- **Raw data**
=== Section Start ===

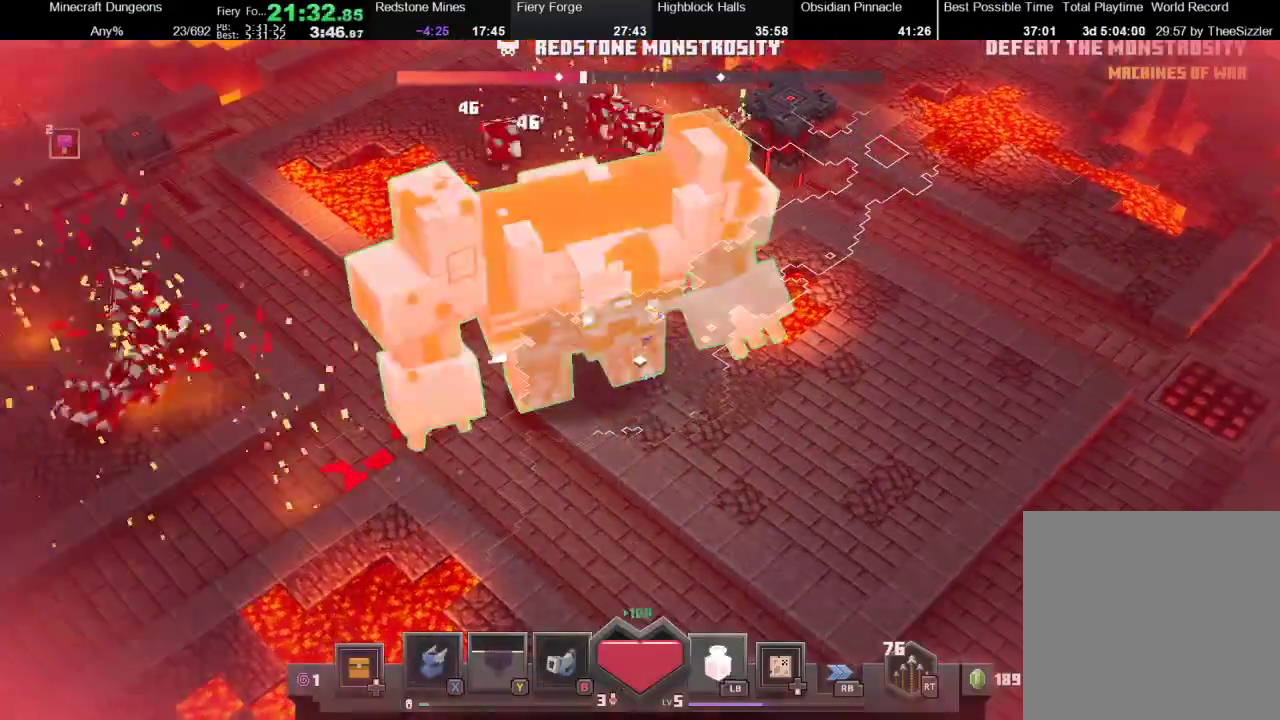
{"buttons": ["A"], "left_stick": "down-left", "right_stick": "center", "events": [[133, "L1", "up"]]}
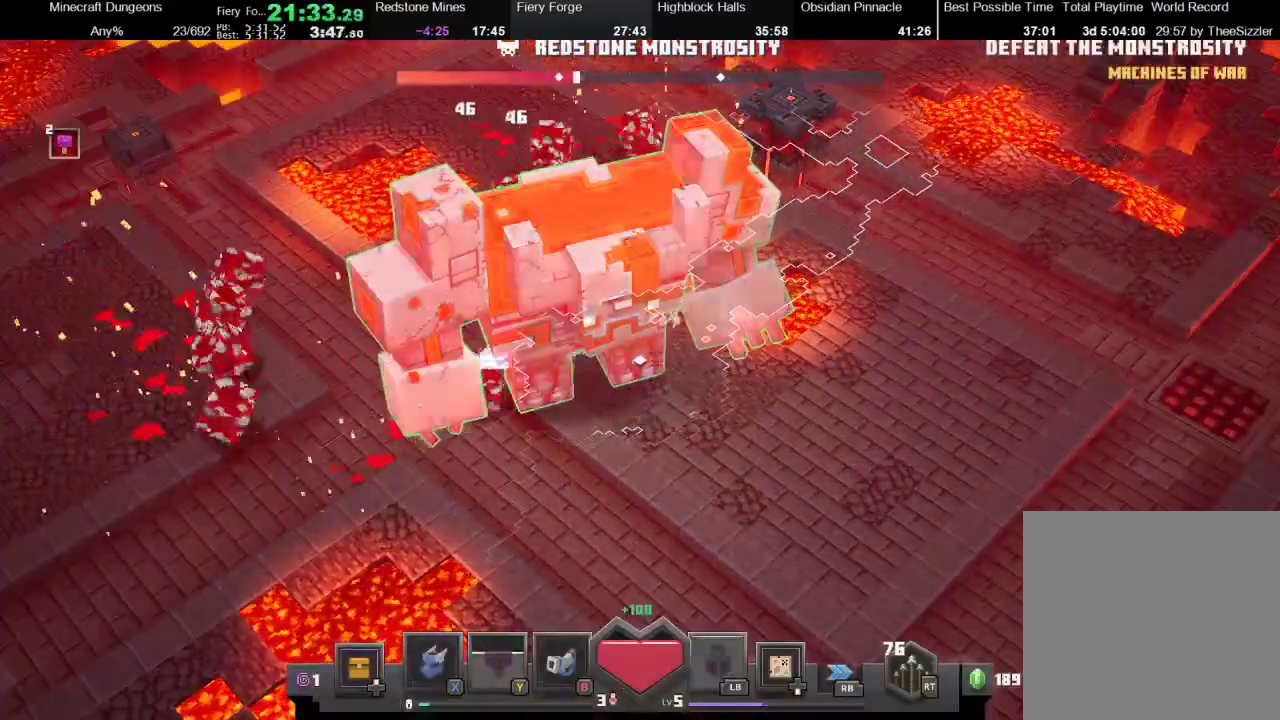
{"buttons": ["A"], "left_stick": "down-left", "right_stick": "center", "events": []}
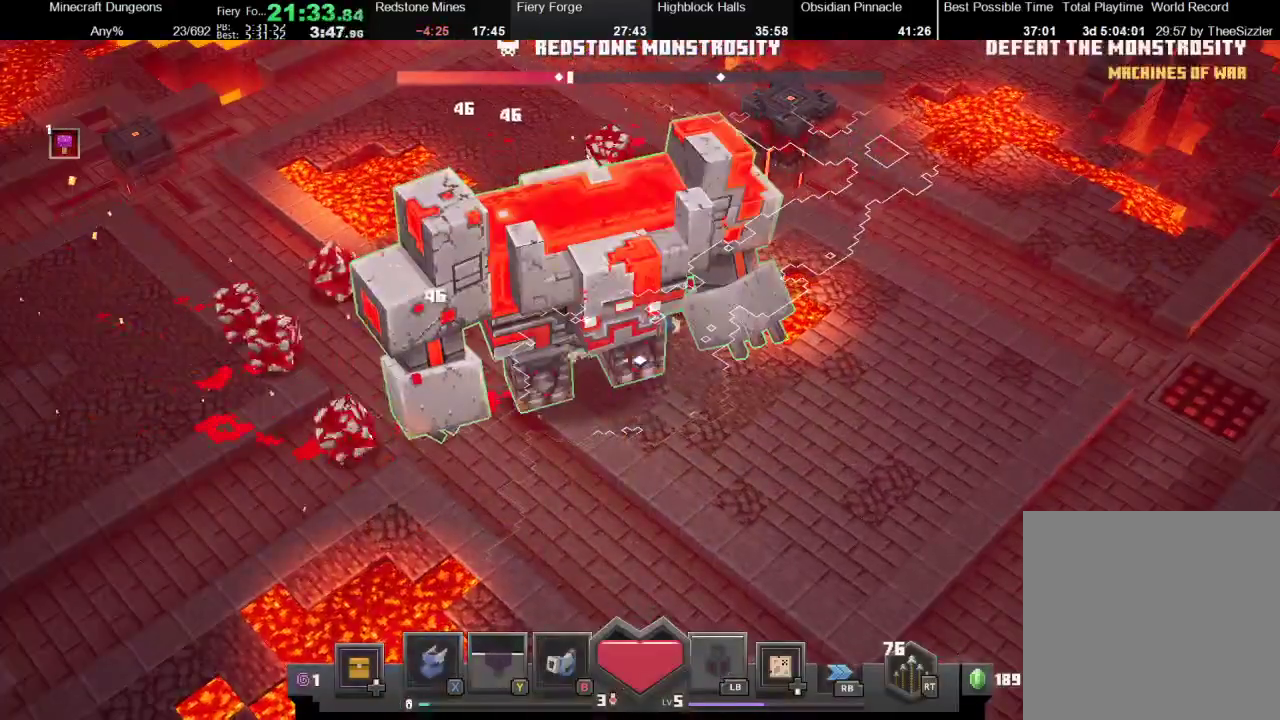
{"buttons": ["A"], "left_stick": "down-left", "right_stick": "center", "events": [[167, "B", "down"], [333, "B", "up"]]}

=== Section End ===

Restate each line of the material word for word, skipping any picture.

- **Worked solution**
{"buttons": ["A"], "left_stick": "down-left", "right_stick": "center", "events": [[133, "L1", "up"]]}
{"buttons": ["A"], "left_stick": "down-left", "right_stick": "center", "events": []}
{"buttons": ["A"], "left_stick": "down-left", "right_stick": "center", "events": [[167, "B", "down"], [333, "B", "up"]]}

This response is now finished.